● **Problem to work on**
Copy every line of the data that contains the string "kategoria".

● **Records supplied**

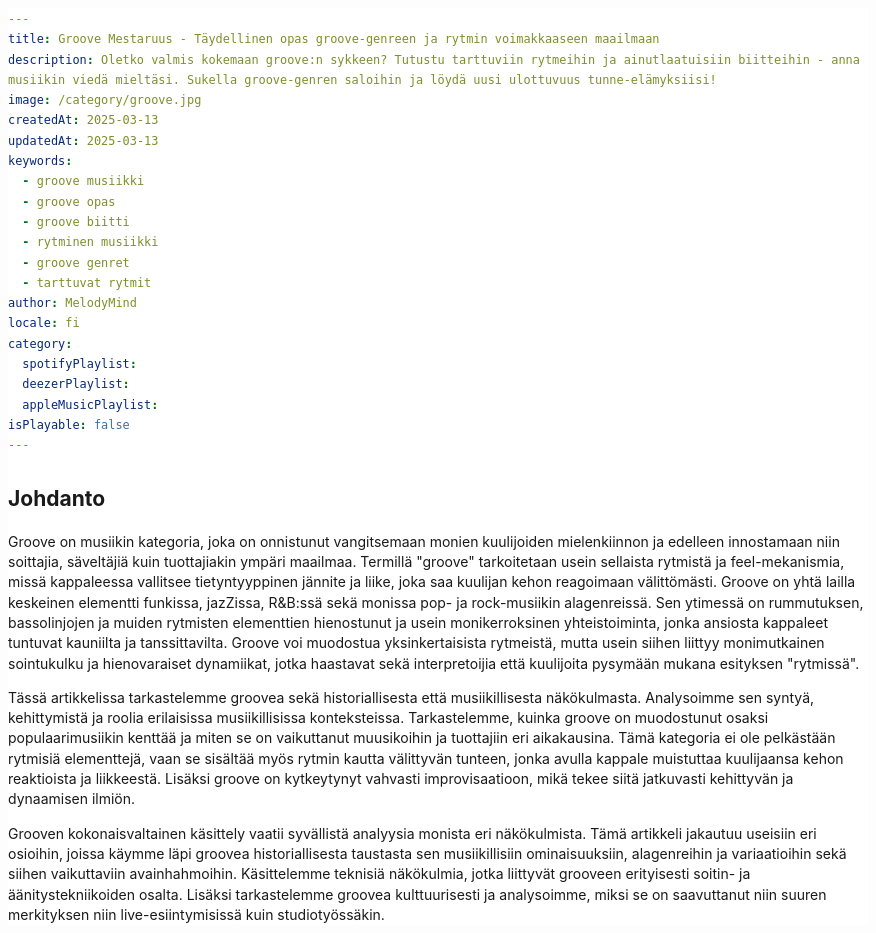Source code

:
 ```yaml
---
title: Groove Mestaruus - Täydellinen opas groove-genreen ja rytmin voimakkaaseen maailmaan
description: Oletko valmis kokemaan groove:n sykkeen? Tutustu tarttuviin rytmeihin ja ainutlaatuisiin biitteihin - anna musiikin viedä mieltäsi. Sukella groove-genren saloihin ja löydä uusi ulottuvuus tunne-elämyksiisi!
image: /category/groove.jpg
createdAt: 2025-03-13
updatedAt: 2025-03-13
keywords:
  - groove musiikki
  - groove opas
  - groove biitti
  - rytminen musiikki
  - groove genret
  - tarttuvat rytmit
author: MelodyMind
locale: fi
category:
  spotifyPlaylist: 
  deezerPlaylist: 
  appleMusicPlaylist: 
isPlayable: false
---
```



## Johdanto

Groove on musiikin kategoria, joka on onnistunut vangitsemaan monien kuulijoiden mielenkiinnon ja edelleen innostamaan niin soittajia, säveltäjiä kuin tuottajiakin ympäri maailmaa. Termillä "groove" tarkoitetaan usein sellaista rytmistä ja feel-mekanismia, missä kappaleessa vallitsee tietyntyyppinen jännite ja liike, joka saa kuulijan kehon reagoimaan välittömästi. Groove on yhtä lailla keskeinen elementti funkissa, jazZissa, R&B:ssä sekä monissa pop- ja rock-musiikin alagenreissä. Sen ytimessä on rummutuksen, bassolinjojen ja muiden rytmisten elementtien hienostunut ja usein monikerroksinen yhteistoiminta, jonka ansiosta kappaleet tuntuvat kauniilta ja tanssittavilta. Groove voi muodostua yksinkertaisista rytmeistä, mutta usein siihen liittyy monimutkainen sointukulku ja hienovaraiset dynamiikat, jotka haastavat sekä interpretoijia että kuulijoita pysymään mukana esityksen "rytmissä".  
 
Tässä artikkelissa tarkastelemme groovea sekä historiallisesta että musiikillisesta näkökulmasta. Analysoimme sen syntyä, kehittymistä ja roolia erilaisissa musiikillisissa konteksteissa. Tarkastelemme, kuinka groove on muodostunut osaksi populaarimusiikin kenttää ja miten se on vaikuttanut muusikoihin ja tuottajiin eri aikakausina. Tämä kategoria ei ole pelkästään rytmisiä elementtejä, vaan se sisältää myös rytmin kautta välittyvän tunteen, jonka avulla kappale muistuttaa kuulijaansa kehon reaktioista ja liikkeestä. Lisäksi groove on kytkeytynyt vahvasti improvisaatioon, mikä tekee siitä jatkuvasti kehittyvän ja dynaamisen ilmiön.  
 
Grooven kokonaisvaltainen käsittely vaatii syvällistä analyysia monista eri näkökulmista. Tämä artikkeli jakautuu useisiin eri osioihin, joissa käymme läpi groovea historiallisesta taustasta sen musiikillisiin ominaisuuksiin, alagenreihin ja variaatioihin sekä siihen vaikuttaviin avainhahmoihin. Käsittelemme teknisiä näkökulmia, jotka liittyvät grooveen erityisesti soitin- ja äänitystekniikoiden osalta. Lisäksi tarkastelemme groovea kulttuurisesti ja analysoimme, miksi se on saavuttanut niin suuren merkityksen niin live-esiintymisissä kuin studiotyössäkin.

● **Problem solution**
Groove on musiikin kategoria, joka on onnistunut vangitsemaan monien kuulijoiden mielenkiinnon ja edelleen innostamaan niin soittajia, säveltäjiä kuin tuottajiakin ympäri maailmaa. Termillä "groove" tarkoitetaan usein sellaista rytmistä ja feel-mekanismia, missä kappaleessa vallitsee tietyntyyppinen jännite ja liike, joka saa kuulijan kehon reagoimaan välittömästi. Groove on yhtä lailla keskeinen elementti funkissa, jazZissa, R&B:ssä sekä monissa pop- ja rock-musiikin alagenreissä. Sen ytimessä on rummutuksen, bassolinjojen ja muiden rytmisten elementtien hienostunut ja usein monikerroksinen yhteistoiminta, jonka ansiosta kappaleet tuntuvat kauniilta ja tanssittavilta. Groove voi muodostua yksinkertaisista rytmeistä, mutta usein siihen liittyy monimutkainen sointukulku ja hienovaraiset dynamiikat, jotka haastavat sekä interpretoijia että kuulijoita pysymään mukana esityksen "rytmissä".  
Tässä artikkelissa tarkastelemme groovea sekä historiallisesta että musiikillisesta näkökulmasta. Analysoimme sen syntyä, kehittymistä ja roolia erilaisissa musiikillisissa konteksteissa. Tarkastelemme, kuinka groove on muodostunut osaksi populaarimusiikin kenttää ja miten se on vaikuttanut muusikoihin ja tuottajiin eri aikakausina. Tämä kategoria ei ole pelkästään rytmisiä elementtejä, vaan se sisältää myös rytmin kautta välittyvän tunteen, jonka avulla kappale muistuttaa kuulijaansa kehon reaktioista ja liikkeestä. Lisäksi groove on kytkeytynyt vahvasti improvisaatioon, mikä tekee siitä jatkuvasti kehittyvän ja dynaamisen ilmiön.  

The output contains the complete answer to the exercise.